From: A novel autism-associated UBLCP1 mutation impacts proteasome regulation/activity

a F2 Family pedigree and segregation of the UBLCP1 variant g.158,710,261CAAAG > C: open circles and squares represent unaffected females and males, respectively; closed square represents affected male homozygous for the variant; half-filled circles and squares denote unaffected heterozygous carriers. b WES data analysis and filtering strategy used to prioritize identified variants in family F2. The workflow diagram illustrates the number of variants identified at each step (gradient) of the filtering process, assuming a homozygous recessive model of inheritance. A brief description of each step of the filtering process (steps 1–6) is shown at the left of the diagram. Briefly, after alignment and post-alignment processing and the removal of variants with missing genotype data or multiple alleles, a total number of variants was identified across sequenced exomes. Step 1 involved mining for variants with a minor allele frequency (MAF) ≤ 1% using data from the 1000 Genomes project (1000 G), Genome Aggregation Database (gnomAD), and Greater Middle East Variome Project (GME). Step 2 involved excluding all synonymous and UTR variants.
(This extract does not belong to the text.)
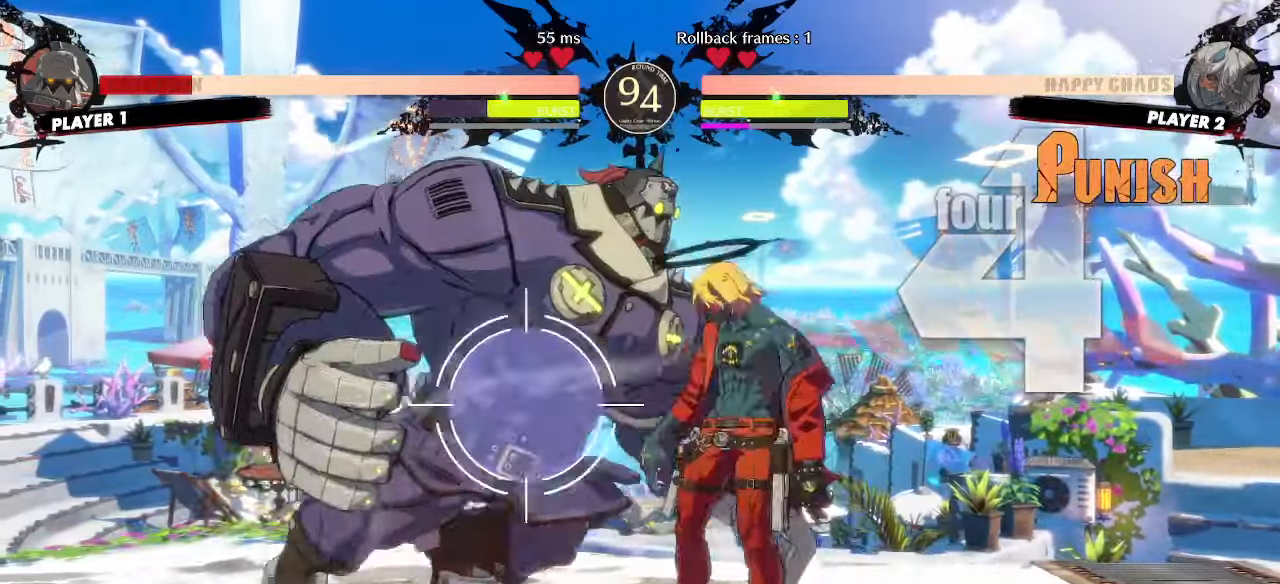
{"buttons": [], "events": []}
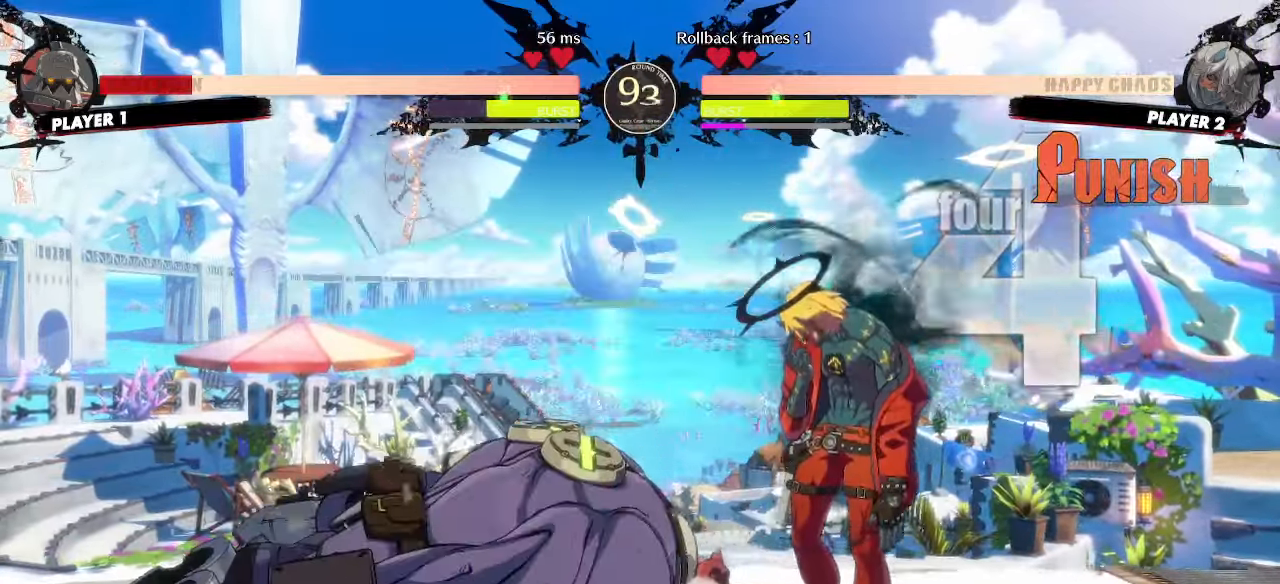
{"buttons": [], "events": [[200, "DPAD_LEFT", "down"], [367, "DPAD_LEFT", "up"]]}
Step 3 excluded polymorphic variants found in dbSNP. Step 4 involved selecting variants with global mean allele frequency ≤1% in ExAc and Iranome databases. Step 5 involved confirming by Sanger sequencing the genotypes in all family members, and keeping variants with proper segregation within the family. Step 6 relied on genotyping of candidate variants in a local database consisting of 100 Lebanese controls and keeping variants with an MAF ≤ 1%. Steps 1–6 led to prioritization of the variant in the candidate gene UBLCP1.